== DIRECTIVE ==
Every line in the data must be transcribed exactly.
______
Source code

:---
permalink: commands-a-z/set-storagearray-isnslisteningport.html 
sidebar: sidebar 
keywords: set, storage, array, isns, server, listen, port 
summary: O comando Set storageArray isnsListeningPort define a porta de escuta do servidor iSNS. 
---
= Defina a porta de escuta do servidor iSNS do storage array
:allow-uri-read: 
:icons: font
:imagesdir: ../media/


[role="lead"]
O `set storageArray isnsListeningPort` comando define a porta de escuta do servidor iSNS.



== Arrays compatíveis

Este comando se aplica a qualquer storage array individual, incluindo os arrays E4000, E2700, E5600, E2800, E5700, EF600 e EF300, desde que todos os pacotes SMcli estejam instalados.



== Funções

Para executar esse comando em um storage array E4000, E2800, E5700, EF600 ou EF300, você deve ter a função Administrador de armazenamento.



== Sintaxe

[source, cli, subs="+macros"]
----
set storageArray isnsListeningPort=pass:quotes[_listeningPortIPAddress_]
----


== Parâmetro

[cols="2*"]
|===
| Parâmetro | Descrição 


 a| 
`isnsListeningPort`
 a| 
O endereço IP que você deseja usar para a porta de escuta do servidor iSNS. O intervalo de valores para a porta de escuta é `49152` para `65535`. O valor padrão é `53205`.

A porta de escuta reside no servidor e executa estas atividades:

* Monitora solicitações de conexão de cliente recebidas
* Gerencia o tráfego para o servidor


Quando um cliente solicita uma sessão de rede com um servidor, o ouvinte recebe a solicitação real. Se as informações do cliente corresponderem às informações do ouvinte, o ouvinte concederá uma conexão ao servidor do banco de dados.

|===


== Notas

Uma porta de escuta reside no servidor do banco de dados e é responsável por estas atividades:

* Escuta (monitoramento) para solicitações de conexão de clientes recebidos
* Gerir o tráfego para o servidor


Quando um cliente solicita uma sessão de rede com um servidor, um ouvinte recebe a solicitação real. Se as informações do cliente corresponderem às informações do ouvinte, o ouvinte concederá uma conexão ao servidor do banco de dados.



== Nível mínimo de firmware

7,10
______
== RESPONSE ==
Source code

:---
permalink: commands-a-z/set-storagearray-isnslisteningport.html 
sidebar: sidebar 
keywords: set, storage, array, isns, server, listen, port 
summary: O comando Set storageArray isnsListeningPort define a porta de escuta do servidor iSNS. 
---
= Defina a porta de escuta do servidor iSNS do storage array
:allow-uri-read: 
:icons: font
:imagesdir: ../media/


[role="lead"]
O `set storageArray isnsListeningPort` comando define a porta de escuta do servidor iSNS.



== Arrays compatíveis

Este comando se aplica a qualquer storage array individual, incluindo os arrays E4000, E2700, E5600, E2800, E5700, EF600 e EF300, desde que todos os pacotes SMcli estejam instalados.



== Funções

Para executar esse comando em um storage array E4000, E2800, E5700, EF600 ou EF300, você deve ter a função Administrador de armazenamento.



== Sintaxe

[source, cli, subs="+macros"]
----
set storageArray isnsListeningPort=pass:quotes[_listeningPortIPAddress_]
----


== Parâmetro

[cols="2*"]
|===
| Parâmetro | Descrição 


 a| 
`isnsListeningPort`
 a| 
O endereço IP que você deseja usar para a porta de escuta do servidor iSNS. O intervalo de valores para a porta de escuta é `49152` para `65535`. O valor padrão é `53205`.

A porta de escuta reside no servidor e executa estas atividades:

* Monitora solicitações de conexão de cliente recebidas
* Gerencia o tráfego para o servidor


Quando um cliente solicita uma sessão de rede com um servidor, o ouvinte recebe a solicitação real. Se as informações do cliente corresponderem às informações do ouvinte, o ouvinte concederá uma conexão ao servidor do banco de dados.

|===


== Notas

Uma porta de escuta reside no servidor do banco de dados e é responsável por estas atividades:

* Escuta (monitoramento) para solicitações de conexão de clientes recebidos
* Gerir o tráfego para o servidor


Quando um cliente solicita uma sessão de rede com um servidor, um ouvinte recebe a solicitação real. Se as informações do cliente corresponderem às informações do ouvinte, o ouvinte concederá uma conexão ao servidor do banco de dados.



== Nível mínimo de firmware

7,10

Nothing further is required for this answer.